### WHAT IS EXPECTED
Could the lines from the start of the data through the line with "BONUS Use the" be set down exactly, with no pictures among them?

### PROVIDED RECORDS
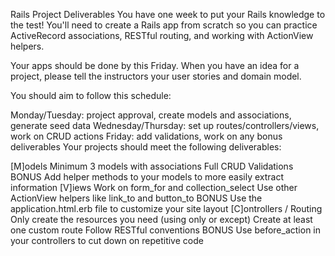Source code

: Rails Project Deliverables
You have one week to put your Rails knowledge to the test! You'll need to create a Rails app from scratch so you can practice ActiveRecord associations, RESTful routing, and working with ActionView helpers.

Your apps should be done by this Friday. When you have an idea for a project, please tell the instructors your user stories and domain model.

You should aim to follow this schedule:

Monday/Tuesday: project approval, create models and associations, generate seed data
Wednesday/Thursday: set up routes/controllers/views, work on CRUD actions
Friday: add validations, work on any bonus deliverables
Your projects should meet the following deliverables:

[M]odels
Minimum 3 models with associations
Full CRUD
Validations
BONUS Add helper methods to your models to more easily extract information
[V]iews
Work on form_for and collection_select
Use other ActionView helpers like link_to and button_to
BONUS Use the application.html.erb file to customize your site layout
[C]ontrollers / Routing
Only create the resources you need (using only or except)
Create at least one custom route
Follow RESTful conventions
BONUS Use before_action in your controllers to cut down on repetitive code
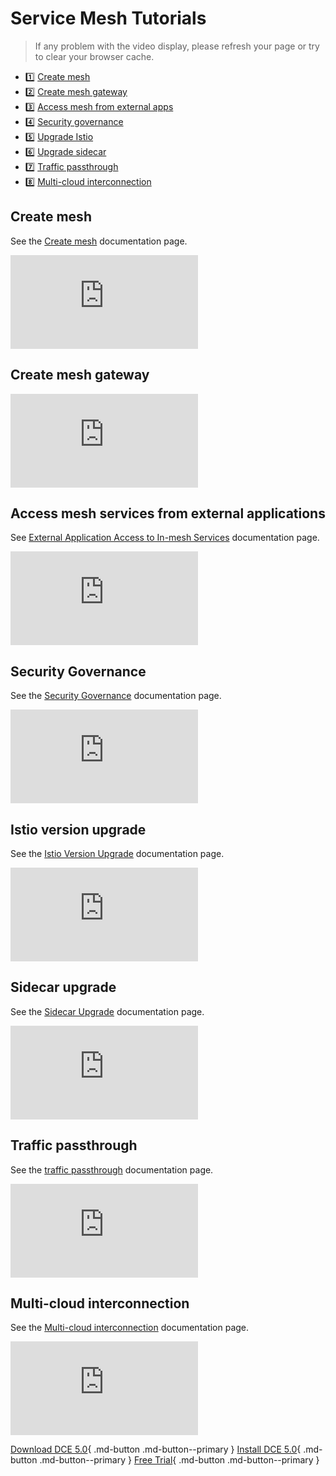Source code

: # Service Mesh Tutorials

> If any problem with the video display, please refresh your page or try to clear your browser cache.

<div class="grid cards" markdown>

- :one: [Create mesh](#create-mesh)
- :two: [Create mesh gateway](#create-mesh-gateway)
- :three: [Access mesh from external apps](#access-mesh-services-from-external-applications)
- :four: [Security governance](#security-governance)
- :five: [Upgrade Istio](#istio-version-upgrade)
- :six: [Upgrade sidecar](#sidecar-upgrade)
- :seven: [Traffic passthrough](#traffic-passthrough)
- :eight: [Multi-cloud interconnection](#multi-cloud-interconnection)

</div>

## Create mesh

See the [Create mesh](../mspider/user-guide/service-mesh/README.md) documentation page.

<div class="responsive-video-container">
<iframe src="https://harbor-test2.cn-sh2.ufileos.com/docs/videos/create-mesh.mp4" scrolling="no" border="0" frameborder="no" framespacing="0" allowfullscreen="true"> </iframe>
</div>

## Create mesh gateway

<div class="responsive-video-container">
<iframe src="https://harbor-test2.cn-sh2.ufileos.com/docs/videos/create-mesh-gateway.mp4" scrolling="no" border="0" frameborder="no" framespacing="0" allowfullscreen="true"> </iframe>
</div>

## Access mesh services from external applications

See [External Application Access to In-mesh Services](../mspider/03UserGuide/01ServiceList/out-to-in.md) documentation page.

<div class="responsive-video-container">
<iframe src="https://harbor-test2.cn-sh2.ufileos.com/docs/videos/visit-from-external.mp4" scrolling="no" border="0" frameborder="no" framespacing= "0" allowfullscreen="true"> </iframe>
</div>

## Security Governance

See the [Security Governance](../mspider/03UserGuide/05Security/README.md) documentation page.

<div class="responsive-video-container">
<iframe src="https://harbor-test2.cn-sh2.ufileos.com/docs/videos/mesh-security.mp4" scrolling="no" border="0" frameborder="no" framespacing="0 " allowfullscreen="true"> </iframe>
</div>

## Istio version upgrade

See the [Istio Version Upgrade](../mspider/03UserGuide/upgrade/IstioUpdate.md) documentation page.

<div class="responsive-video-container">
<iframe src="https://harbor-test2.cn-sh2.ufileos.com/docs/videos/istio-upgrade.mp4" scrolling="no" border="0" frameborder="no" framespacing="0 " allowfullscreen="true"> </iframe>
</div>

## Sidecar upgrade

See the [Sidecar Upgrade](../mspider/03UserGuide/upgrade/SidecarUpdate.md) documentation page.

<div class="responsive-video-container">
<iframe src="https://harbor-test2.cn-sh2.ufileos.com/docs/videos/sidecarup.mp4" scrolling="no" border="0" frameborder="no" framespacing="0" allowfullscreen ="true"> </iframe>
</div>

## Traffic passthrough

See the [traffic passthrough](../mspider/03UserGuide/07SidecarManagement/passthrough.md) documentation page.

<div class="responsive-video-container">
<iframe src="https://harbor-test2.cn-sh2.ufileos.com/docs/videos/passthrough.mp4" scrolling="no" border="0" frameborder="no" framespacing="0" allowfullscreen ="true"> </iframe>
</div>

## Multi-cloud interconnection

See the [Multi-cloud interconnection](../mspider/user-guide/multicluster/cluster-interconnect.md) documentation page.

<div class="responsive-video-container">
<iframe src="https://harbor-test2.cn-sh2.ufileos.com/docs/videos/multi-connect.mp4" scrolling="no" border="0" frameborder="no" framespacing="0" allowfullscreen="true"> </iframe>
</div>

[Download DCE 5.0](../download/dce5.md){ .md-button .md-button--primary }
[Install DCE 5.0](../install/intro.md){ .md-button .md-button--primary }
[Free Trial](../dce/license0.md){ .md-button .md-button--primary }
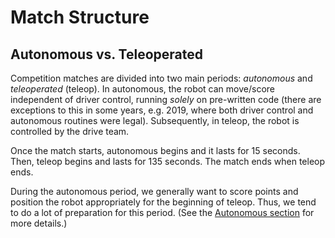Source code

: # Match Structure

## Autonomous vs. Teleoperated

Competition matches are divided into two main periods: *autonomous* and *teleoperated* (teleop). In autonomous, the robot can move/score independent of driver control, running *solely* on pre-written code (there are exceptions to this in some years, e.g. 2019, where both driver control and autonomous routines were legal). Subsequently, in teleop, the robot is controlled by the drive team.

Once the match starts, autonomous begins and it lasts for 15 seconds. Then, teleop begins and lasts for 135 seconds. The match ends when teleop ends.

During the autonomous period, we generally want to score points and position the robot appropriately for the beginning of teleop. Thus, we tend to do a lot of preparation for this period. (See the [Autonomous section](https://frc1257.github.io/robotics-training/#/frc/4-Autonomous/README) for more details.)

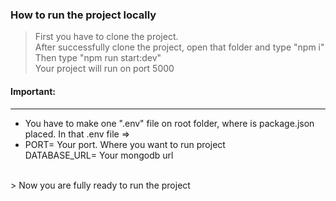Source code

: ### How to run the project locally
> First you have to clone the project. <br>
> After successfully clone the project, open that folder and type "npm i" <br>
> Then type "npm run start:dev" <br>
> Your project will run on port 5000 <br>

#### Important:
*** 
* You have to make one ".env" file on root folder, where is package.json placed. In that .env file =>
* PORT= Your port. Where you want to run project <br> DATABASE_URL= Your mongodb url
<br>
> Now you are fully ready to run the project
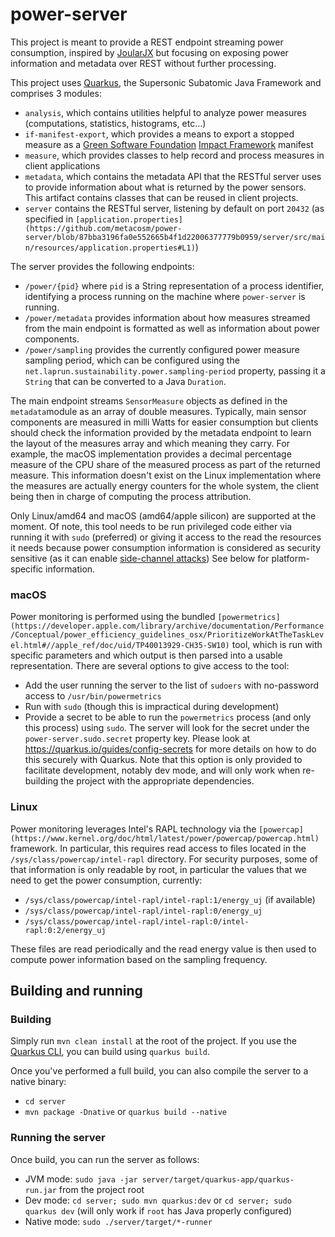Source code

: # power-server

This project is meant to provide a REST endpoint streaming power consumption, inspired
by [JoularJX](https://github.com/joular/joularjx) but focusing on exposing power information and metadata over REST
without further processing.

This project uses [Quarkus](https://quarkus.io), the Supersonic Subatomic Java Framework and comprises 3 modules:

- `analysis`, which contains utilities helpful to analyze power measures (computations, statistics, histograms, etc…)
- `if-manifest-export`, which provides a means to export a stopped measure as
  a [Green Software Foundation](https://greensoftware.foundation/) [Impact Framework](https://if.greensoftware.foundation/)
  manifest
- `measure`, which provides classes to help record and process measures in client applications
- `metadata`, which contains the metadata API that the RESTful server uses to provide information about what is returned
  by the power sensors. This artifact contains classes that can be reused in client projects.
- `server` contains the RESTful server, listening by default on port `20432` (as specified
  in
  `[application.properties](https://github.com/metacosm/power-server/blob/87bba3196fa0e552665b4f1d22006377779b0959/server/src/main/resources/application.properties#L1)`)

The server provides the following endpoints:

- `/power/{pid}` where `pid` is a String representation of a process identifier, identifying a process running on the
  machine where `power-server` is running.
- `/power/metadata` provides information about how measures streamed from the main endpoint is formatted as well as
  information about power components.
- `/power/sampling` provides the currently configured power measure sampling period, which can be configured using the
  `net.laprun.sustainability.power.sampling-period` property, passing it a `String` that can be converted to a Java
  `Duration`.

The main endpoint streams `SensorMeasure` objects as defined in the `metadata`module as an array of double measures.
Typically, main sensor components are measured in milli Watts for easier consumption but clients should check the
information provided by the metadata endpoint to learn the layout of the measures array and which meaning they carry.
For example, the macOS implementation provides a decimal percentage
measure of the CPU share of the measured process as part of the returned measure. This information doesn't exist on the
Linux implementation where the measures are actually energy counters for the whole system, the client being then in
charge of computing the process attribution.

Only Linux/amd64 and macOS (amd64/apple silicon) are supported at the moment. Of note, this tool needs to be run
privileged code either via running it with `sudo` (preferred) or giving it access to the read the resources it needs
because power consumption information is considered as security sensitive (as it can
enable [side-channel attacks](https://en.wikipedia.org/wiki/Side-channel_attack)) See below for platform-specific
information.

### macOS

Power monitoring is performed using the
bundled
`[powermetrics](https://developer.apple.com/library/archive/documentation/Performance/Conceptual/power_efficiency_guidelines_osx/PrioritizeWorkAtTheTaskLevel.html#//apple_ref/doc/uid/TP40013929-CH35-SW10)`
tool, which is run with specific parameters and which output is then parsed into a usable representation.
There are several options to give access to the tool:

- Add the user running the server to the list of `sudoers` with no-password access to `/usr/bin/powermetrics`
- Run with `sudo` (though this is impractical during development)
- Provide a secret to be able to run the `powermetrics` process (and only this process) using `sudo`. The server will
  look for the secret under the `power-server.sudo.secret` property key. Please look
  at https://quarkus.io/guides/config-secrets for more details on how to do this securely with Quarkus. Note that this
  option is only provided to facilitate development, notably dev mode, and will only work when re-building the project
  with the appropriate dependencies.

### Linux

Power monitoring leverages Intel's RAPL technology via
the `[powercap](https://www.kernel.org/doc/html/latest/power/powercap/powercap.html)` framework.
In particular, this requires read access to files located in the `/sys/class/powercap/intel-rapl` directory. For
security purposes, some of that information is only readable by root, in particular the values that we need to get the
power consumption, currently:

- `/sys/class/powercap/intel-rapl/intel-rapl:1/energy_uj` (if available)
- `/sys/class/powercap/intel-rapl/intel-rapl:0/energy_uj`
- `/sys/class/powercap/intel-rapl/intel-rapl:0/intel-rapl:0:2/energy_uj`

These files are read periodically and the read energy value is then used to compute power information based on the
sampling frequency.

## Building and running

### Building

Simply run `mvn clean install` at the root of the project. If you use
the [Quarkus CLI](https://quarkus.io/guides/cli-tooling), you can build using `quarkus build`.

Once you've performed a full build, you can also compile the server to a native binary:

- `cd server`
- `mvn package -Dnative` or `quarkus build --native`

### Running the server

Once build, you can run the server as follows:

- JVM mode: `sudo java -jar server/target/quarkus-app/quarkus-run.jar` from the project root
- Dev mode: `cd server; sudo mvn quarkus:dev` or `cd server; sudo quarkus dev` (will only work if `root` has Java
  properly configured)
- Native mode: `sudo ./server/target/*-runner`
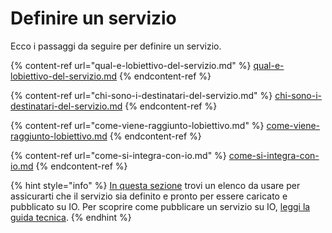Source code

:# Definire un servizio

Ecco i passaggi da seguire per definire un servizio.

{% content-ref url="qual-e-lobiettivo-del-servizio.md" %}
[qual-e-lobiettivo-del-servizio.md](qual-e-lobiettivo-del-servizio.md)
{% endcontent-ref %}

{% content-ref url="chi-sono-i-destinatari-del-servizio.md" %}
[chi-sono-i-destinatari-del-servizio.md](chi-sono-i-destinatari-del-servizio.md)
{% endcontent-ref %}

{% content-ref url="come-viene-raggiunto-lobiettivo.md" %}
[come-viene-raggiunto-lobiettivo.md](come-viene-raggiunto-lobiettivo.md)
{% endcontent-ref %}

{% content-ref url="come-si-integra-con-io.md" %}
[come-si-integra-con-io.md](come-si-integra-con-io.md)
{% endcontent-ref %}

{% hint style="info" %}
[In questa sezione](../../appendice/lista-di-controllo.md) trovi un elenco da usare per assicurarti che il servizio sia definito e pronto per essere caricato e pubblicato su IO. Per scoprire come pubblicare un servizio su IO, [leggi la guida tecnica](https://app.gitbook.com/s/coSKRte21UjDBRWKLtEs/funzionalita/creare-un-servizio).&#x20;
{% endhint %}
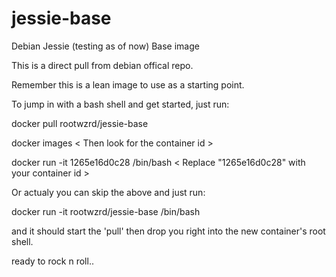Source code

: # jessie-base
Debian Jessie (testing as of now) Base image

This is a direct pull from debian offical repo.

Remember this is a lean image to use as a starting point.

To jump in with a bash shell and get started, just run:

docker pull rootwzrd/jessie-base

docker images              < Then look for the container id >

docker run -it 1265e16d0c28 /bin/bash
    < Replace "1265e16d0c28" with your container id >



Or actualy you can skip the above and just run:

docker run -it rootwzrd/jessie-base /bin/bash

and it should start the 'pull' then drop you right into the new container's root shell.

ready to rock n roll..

### EXERCISE RESPONSE
Source code

: Rails Project Deliverables
You have one week to put your Rails knowledge to the test! You'll need to create a Rails app from scratch so you can practice ActiveRecord associations, RESTful routing, and working with ActionView helpers.

Your apps should be done by this Friday. When you have an idea for a project, please tell the instructors your user stories and domain model.

You should aim to follow this schedule:

Monday/Tuesday: project approval, create models and associations, generate seed data
Wednesday/Thursday: set up routes/controllers/views, work on CRUD actions
Friday: add validations, work on any bonus deliverables
Your projects should meet the following deliverables:

[M]odels
Minimum 3 models with associations
Full CRUD
Validations
BONUS Add helper methods to your models to more easily extract information
[V]iews
Work on form_for and collection_select
Use other ActionView helpers like link_to and button_to
BONUS Use the application.html.erb file to customize your site layout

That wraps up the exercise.